» **WHAT THE TASK ASKS**
In the lines below, swap "wine bottles" for "bottles of wine" wherever it appears, keep everything else the same, and leave the pictures out.

-- START DATA FOR THIS EXERCISE --

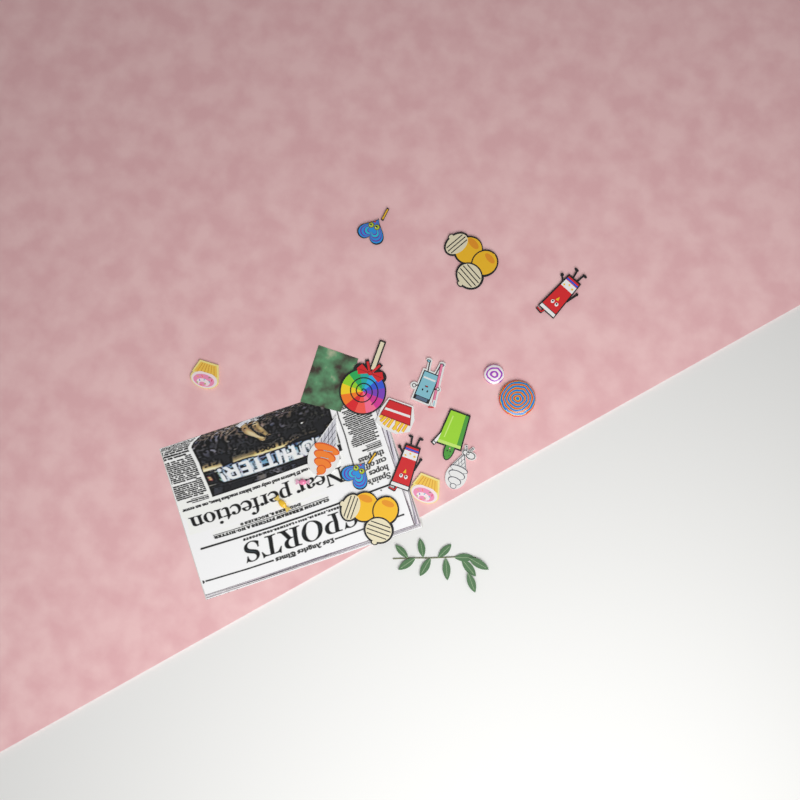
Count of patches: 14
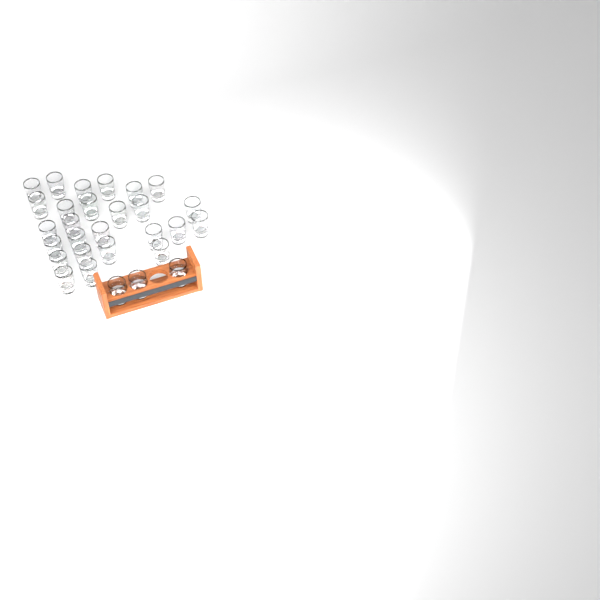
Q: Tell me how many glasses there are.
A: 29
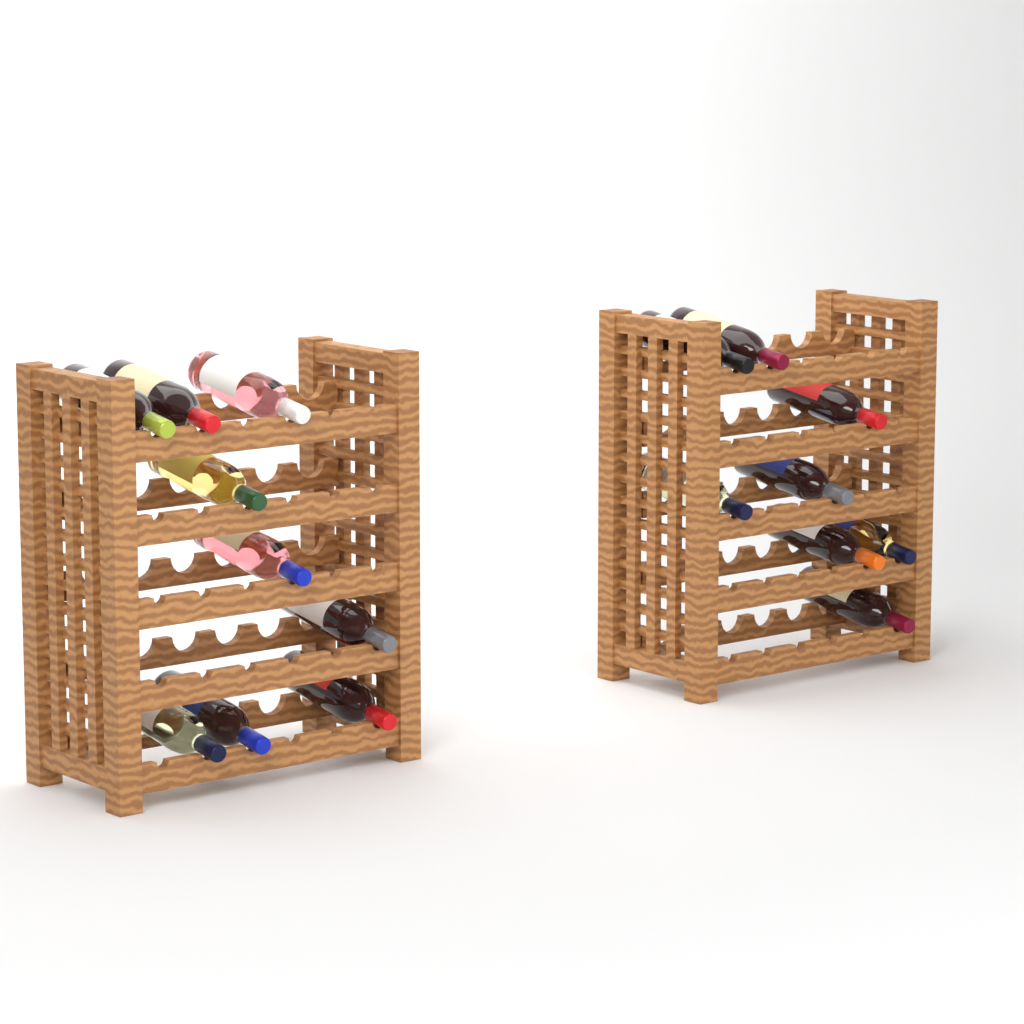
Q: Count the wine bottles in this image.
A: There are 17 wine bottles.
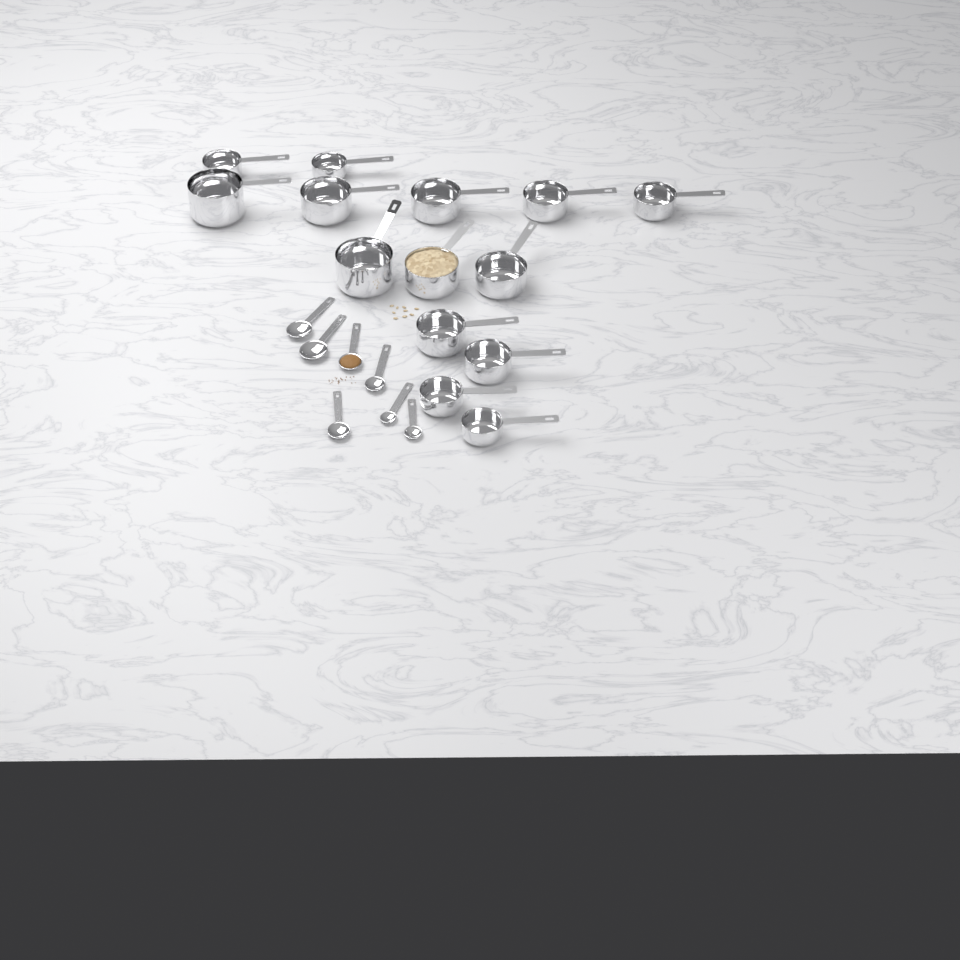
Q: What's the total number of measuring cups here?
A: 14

-- END DATA FOR THIS EXERCISE --

» **EXERCISE OUTPUT**
Count of patches: 14
Q: Tell me how many glasses there are.
A: 29
Q: Count the bottles of wine in this image.
A: There are 17 bottles of wine.
Q: What's the total number of measuring cups here?
A: 14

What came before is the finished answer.